The current global focus on the “Internet of Things (IoT)” have highlighted extreme importance of sensor-based intelligent and ubiquitous systems contributing to improving and introducing increased efficiency into our lives. There is a natural challenge in this, as the load on our networks and cloud infrastructures from a data perspective continues to increase. Velocity, variety and volume are attributes to consider when designed your IoT solution, and then it is necessary to design where and where the execution of analytical algorithms on the data sets should be placed.
Apart from classical data centers, there is a huge potential in looking at the various compute sources across the IoT landscape. We live in a world where compute is at every juncture, from us to our mobile phones, our sensor devices and gateways to our cars. Leveraging this normally idle compute is important in meeting the data analytics requirements in IoT. Future research will attempt to consider these challenges. There are three main classical architecture principles that can be applied to analytics. 1: Centralized 2: Decentralized and 3: Distributed.
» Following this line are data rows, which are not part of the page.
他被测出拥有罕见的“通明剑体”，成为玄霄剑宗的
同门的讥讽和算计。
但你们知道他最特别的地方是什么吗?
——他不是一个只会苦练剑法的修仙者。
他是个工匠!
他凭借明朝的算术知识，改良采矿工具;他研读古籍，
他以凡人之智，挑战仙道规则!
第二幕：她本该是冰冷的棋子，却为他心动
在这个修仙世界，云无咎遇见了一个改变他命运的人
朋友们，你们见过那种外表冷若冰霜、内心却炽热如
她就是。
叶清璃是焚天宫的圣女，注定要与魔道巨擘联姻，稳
The first, centralized is the most known and understood today. Pretty simple concept. Centralized compute across clusters of physical nodes is the landing zone (ingestion) for data coming from multiple locations. Data is thus in one place for analytics. By contrast, a decentralized architecture utilizes multiple big distributed clusters are hierarchically located in a tree like architecture. Consider the analogy where the leaves are close to the sources, can compute the data earlier or distribute the data more efficiently to perform the analysis. This can have some form of grouping applied to it, for example – per geographical location or some form of hierarchy setup to distribute the jobs.
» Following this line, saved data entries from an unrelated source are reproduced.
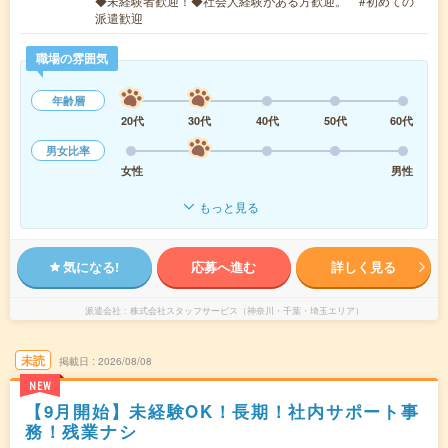
◆未経験者歓迎！◆社会人経験がある方歓迎。 #初めての
派遣歓迎
職場の雰囲気
年齢層
20代
30代
40代
50代
60代
男女比率
女性
男性
もっと見る
気になる!
応募へ進む
詳しく見る
派遣会社
株式会社スタッフサービス（神奈川・千葉・埼玉エリア）
未読
掲載日
2026/08/08
NEW
【9月開始】未経験OK！長期！社内サポート事
務！残業ナシ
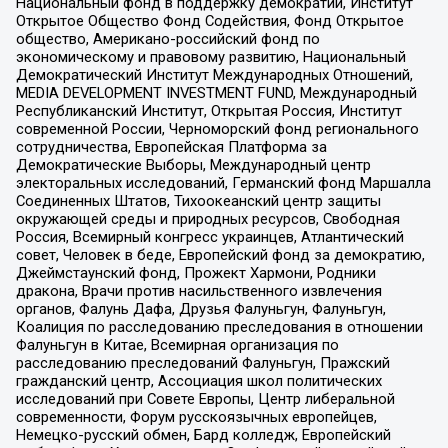
Национальный фонд в поддержку демократии, Институт
Открытое Общество Фонд Содействия, Фонд Открытое
общество, Американо-российский фонд по
экономическому и правовому развитию, Национальный
Демократический Институт Международных Отношений,
MEDIA DEVELOPMENT INVESTMENT FUND, Международный
Республиканский Институт, Открытая Россия, Институт
современной России, Черноморский фонд регионального
сотрудничества, Европейская Платформа за
Демократические Выборы, Международный центр
электоральных исследований, Германский фонд Маршалла
Соединенных Штатов, Тихоокеанский центр защиты
окружающей среды и природных ресурсов, Свободная
Россия, Всемирный конгресс украинцев, Атлантический
совет, Человек в беде, Европейский фонд за демократию,
Джеймстаунский фонд, Прожект Хармони, Родники
дракона, Врачи против насильственного извлечения
органов, Фалунь Дафа, Друзья Фалуньгун, Фалуньгун,
Коалиция по расследованию преследования в отношении
Фалуньгун в Китае, Всемирная организация по
расследованию преследований Фалуньгун, Пражский
гражданский центр, Ассоциация школ политических
исследований при Совете Европы, Центр либеральной
современности, Форум русскоязычных европейцев,
Немецко-русский обмен, Бард колледж, Европейский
Lastly, in a distributed architecture, which is the most suitable for devices in IoT, the compute is everywhere. Generally speaking, the further from centralized, the size of the compute decreases, right down to the silicon on the devices themselves. Therefore, it should be possible to push analytics tasks closer to the device. In that way, these analytics jobs can act as a sort of data filter and decision maker, to determine whether quick insight can be got from smaller data-sets at the edge or beyond, and whether or not to push the data to the cloud or discard. Naturally with this type of architecture, there are more constraints and requirements for effective network management, security and monitoring of not only the devices, but the traffic itself. It makes more sense to bring the computation power to the data, rather than the data to a centralized processing location.
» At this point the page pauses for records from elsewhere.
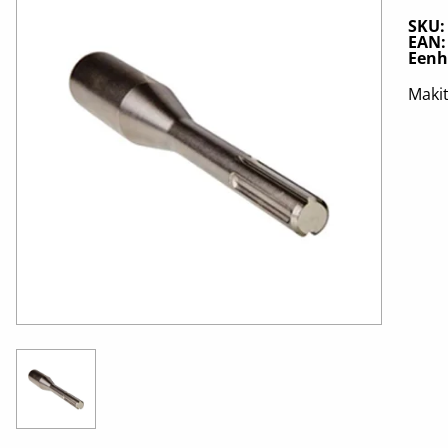
SKU
EAN
Eenh
Maki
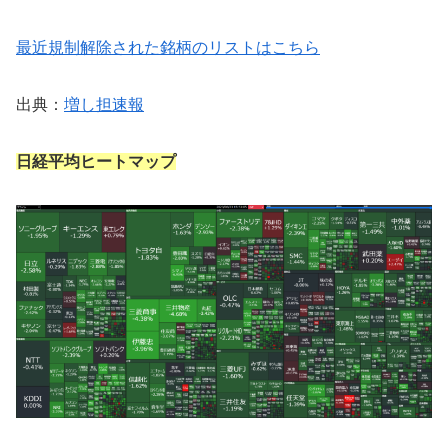
最近規制解除された銘柄のリストはこちら
出典：
増し担速報
日経平均ヒートマップ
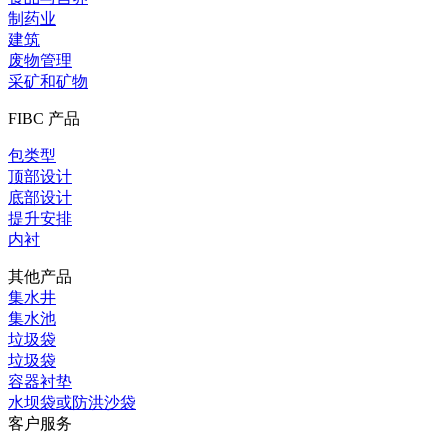
制药业
建筑
废物管理
采矿和矿物
FIBC 产品
包类型
顶部设计
底部设计
提升安排
内衬
其他产品
集水井
集水池
垃圾袋
垃圾袋
容器衬垫
水坝袋或防洪沙袋
客户服务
There is a direct relationship between the smartness of the devices and the selection and effectiveness of these three outlined architectures. As our silicon gets smarter and more powerful and efficient, this will mean that more and more compute will become available, which should result in the less strain on the cloud. As we distribute the compute, it should mean more resilience in our solutions, as there is no single point of failure.
In summary, the “Intelligent Infrastructures” now form the crux of the IoT paradigm. This means that there will be more choice for IoT practitioners to determine where they place their analytics jobs to ensure they are best utilizing the compute that is available, and ensuring they control the latency for faster response, to meet the real time requirements for the business metamorphosis that is ongoing.